Ultimately, it’s up to you what you do to maintain and enhance your health.  Some of the experts that CR interviewed did folks a disservice by saying in effect you shouldn’t consume protein powders because the heavy metals in them might increase the risk of adverse health effects; instead, they should have taken the time to explain to people as clearly as possible what those risks might be, and provide the information balancing benefits versus risks of protein powders – information that might be more useful in helping users make their own decisions about using these products.  But that’s a harder thing to do – the topic just doesn’t fit into a sound-bite, which is all that the authors allowed from these experts (I’ve expended about 2,800 words on it so far, and still have only scratched the surface).  The writers of the article in CR just didn’t try very hard, and the sound-bites they provided generally were pretty un-informative for users of protein powders about the relative benefits and risks.

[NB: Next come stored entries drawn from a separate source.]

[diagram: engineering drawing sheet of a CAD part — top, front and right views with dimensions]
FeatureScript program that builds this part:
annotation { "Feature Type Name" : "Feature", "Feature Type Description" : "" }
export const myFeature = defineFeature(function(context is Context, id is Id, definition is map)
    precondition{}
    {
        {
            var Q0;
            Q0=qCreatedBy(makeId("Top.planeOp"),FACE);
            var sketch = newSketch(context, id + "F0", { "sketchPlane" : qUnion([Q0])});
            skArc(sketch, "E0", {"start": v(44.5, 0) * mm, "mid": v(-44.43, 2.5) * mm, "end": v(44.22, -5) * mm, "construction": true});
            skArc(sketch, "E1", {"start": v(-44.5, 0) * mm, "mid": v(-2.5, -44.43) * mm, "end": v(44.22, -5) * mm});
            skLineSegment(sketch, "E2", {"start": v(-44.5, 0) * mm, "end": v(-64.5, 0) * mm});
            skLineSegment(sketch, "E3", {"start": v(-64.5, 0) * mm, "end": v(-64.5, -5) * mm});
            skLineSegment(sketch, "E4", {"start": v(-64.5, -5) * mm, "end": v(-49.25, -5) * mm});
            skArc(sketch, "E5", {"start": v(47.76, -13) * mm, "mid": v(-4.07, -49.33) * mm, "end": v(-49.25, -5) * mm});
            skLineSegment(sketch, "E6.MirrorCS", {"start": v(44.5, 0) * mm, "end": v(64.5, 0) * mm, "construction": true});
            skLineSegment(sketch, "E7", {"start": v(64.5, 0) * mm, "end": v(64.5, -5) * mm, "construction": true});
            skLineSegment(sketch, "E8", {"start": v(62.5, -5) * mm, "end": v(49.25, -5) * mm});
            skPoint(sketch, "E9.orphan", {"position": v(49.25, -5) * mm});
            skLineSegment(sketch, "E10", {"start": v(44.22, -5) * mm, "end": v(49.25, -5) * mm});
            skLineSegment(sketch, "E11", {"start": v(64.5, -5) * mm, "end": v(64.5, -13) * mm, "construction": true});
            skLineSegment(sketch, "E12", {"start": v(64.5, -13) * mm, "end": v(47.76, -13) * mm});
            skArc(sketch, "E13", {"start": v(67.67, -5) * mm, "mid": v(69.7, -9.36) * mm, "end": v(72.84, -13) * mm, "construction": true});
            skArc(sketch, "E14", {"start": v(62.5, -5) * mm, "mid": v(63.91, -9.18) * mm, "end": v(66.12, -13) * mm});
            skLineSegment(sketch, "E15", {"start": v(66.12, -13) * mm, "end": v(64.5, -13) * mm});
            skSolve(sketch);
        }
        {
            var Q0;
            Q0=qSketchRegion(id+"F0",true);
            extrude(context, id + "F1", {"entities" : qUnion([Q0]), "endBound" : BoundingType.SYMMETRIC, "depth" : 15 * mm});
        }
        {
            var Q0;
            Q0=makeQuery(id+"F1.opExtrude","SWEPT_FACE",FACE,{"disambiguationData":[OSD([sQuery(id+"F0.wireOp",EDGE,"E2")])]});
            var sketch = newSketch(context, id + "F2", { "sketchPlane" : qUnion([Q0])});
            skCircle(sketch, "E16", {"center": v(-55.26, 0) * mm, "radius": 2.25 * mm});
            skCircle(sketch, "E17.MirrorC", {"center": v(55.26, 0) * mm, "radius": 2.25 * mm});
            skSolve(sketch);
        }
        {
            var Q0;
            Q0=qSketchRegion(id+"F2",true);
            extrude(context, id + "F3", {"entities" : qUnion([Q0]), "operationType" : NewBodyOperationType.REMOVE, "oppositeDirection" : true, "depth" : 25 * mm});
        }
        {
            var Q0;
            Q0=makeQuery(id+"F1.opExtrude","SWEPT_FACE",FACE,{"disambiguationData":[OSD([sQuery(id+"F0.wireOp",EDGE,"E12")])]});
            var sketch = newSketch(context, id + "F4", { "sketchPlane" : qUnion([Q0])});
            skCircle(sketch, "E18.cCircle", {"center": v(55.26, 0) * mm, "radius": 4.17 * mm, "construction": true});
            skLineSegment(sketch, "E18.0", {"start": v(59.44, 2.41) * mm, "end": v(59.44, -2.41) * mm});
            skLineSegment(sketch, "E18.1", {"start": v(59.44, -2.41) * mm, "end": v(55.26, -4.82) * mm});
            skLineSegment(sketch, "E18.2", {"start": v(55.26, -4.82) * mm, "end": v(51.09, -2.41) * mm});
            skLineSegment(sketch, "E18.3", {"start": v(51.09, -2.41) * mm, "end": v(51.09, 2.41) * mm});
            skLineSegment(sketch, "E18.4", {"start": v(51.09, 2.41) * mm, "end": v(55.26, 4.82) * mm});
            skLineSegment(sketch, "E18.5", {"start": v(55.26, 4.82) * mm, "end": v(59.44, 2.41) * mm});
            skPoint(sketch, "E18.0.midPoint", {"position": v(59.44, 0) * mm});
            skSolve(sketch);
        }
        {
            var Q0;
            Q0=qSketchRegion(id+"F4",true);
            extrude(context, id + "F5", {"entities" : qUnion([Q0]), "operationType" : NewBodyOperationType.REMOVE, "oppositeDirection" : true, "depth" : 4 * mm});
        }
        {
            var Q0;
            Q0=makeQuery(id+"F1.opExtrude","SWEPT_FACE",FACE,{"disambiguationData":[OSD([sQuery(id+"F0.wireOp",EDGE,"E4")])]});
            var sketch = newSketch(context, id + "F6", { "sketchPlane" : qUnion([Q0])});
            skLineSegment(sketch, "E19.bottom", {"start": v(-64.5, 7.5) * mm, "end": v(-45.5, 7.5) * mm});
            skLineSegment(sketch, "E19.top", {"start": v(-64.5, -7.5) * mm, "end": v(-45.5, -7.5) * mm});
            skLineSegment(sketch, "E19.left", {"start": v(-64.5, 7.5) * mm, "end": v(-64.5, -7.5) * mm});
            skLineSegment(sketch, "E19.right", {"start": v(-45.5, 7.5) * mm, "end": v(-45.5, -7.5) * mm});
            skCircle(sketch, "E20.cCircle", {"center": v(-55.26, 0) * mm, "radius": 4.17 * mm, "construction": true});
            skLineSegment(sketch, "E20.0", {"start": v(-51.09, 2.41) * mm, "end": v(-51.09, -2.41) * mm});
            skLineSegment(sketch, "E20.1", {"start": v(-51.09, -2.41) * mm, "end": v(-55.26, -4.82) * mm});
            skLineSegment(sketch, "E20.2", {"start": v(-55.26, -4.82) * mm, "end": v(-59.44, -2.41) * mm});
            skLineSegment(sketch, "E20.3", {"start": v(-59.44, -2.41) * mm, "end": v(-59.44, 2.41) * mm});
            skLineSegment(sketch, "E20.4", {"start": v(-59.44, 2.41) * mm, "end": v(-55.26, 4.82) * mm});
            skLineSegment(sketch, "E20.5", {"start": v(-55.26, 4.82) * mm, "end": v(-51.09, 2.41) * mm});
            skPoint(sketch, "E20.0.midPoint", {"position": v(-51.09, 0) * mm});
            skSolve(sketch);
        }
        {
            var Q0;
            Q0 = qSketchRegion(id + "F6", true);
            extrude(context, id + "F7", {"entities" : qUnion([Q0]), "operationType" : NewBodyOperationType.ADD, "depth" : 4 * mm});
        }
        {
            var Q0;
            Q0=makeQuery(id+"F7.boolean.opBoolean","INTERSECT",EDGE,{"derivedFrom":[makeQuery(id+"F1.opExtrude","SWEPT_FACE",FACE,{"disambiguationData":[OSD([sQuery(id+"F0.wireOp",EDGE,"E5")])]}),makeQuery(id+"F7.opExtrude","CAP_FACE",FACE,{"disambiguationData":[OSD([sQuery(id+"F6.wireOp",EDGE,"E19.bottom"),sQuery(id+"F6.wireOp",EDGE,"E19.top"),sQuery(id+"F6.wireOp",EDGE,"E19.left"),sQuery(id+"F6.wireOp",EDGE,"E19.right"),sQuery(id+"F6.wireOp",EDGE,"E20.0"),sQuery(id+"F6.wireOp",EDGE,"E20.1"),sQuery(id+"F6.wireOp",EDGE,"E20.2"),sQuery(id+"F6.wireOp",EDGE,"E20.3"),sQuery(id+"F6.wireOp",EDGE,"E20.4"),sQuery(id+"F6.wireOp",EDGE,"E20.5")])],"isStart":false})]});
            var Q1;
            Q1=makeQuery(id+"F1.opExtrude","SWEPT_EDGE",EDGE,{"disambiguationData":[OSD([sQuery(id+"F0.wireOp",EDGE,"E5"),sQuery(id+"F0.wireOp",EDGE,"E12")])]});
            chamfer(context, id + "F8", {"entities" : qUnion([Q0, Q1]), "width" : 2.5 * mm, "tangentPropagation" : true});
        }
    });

Stay tuned.  I’ve got three more contaminants to go through.  The shorter version of this post minus the extended analysis can be found here.

Notes:

*Much of the discussion of cadmium-related adverse health effects in humans has been drawn from the ATSDR’s toxicological profile for cadmium.

**The TDS will report foods in which no cadmium was detected as zero mg/kg (milligrams of cadmium per kilogram of food).  However, the TDS also will report the “limit of detection” or LOD, which is the lowest concentration that the analytical method used on the food could detect.  So, if the TDS reports for whole milk a cadmium LOD of 0.002 mg/kg (or ug/g, microgram cadmium per gram of food), that means that cadmium intake associated with consuming an 8 oz cup of milk (226 grams) is probably less than 0.45 ug, though how much less might be difficult to say.   So, I reported a range of estimates – one without the LOD (foods reported as not detected are treated as zero) and one with the LOD (foods reported as not detected are assumed to have contamination at the LOD).  Again, this is a topic for a separate post.